Are there things that can be done,  financially,   to improve ANSMET’s situation?  For now,  not really.   As long as NASA continues to see our mission as important,  I anticipate us being funded at our current, stable levels.  Our biggest problems are not really financial-  reduced logistical capacities within USAP and ANSMET’s standing within NSF priority-setting for the logistics that remain are serious issues that I’ll discuss later.   Like a lot of PI’s I’ve often daydreamed about the effects more money might have on us-  and honestly?  I don’t think they’d necessarily be positive.  The project is in a nice, intermediate place;  we can maintain an effective field program without having too many mouths to feed, and our logistics needs remain modest when compared to almost every other deep field effort.  Sure, I’d consider a congressional ear-mark that buys ANSMET their own Twin Otter and Basler and  LC-130 and a building or two in McMurdo;  but I’m also almost certain none of that could be sustained for long.

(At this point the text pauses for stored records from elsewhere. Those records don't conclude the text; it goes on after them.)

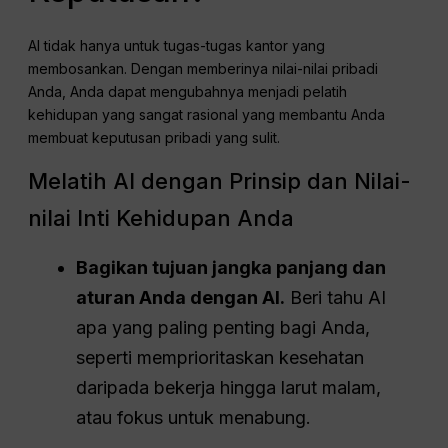
AI tidak hanya untuk tugas-tugas kantor yang
membosankan. Dengan memberinya nilai-nilai pribadi
Anda, Anda dapat mengubahnya menjadi pelatih
kehidupan yang sangat rasional yang membantu Anda
membuat keputusan pribadi yang sulit.
Melatih AI dengan Prinsip dan Nilai-
nilai Inti Kehidupan Anda
Bagikan tujuan jangka panjang dan
aturan Anda dengan AI.
Beri tahu AI
apa yang paling penting bagi Anda,
seperti memprioritaskan kesehatan
daripada bekerja hingga larut malam,
atau fokus untuk menabung.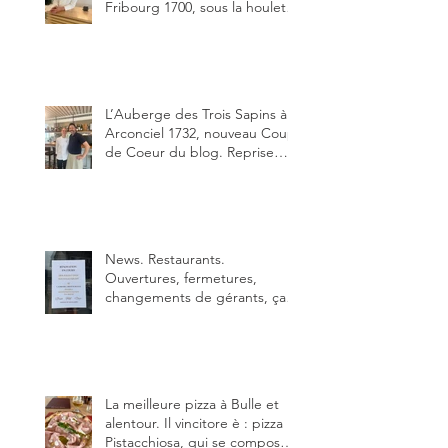
Fribourg 1700, sous la houlette
depuis début février de Julien
Ayer et Victor Moriez le
nouveau chef des lieux.
L’Auberge des Trois Sapins à
Arconciel 1732, nouveau Coup
de Coeur du blog. Reprise
depuis quelques jours (le 2
juin), par Sandra Hayoz et
Sébastien Haas, elle cartonne
déjà.
News. Restaurants.
Ouvertures, fermetures,
changements de gérants, ça
bouge dans le canton et
notamment à Bulle (trois
établissements), La Berra
(deux) et Charmey (un).
La meilleure pizza à Bulle et
alentour. Il vincitore è : pizza
Pistacchiosa, qui se compose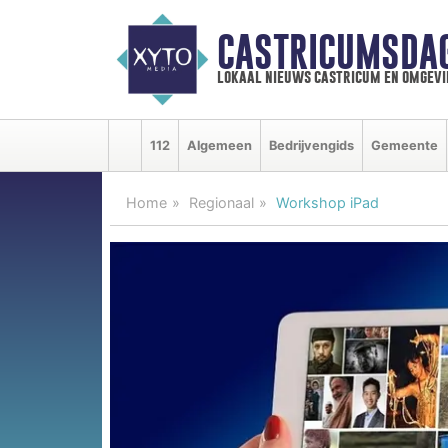
CASTRICUMSDA
lokaal nieuws castricum en omgevi
112
Algemeen
Bedrijvengids
Gemeente
Home
Regionaal
Workshop iPad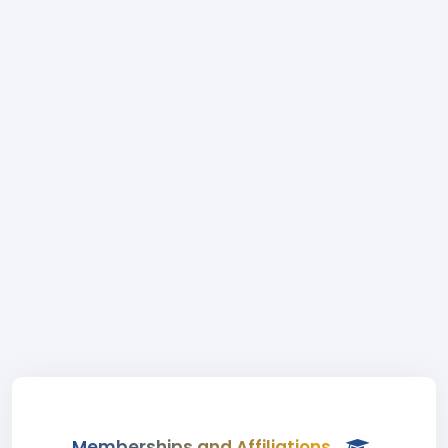
Memberships and Affiliations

That’s enough for this post.  More “Secret History of ANSMET” is already in preparation.  Again,  don’t hesitate to contact me if you feel something is erroneous, or needs clarification,  or you simply have questions.

-Ralph,   from beautiful but gloomy  Novelty Ohio.

Footnotes

*   While the early funding arrangement for ANSMET really did include some favoritism,  I should remind everyone that the favoritism does not extend to the distribution of the samples.  In fact, the US Antarctic Meteorite program remains unique in NOT allowing any preferential access to the samples by the groups that recover or curate them.  Almost every other planetary sample return mission guarantees some kind of priority to pre-chosen individuals, making the recovered samples available solely to a small team for some set length of time.  This pretty much guarantees they will make all of the first-order, baseline scientific discoveries, observations, analyses and get all the publications.    In contrast, the ANSMET-recovered specimens are available free-of-charge to anyone, without regard to funding or any kind of “chosen” status.  Those of us who collect, initially characterize and curate the samples let others make the first-order discoveries and we don’t get paid back the way a member of a mission team would be.    Personally, I’m proud of this altruism, but at the same time I sometimes jealously wonder what my career would have been like if my name had been on every Antarctic meteorite for the past 30 years…..

** I also mentioned the weird fact that for whatever reason, the most singularly unusual  or rare meteorites from any given site tend to have been found during the first visit or two.  Another great reason for more reconnaissance, but I think it is more coincidence than fact.  I guess I could test this from our historical records…… stay tuned.

***In the interests of full disclosure,  I consider myself a progressive and have voted Democrat since Jimmy Carter was president. To the best of my knowledge the Coburn-McCain publication had no relationship to my personal politics-  it wasn’t an attack on me at all.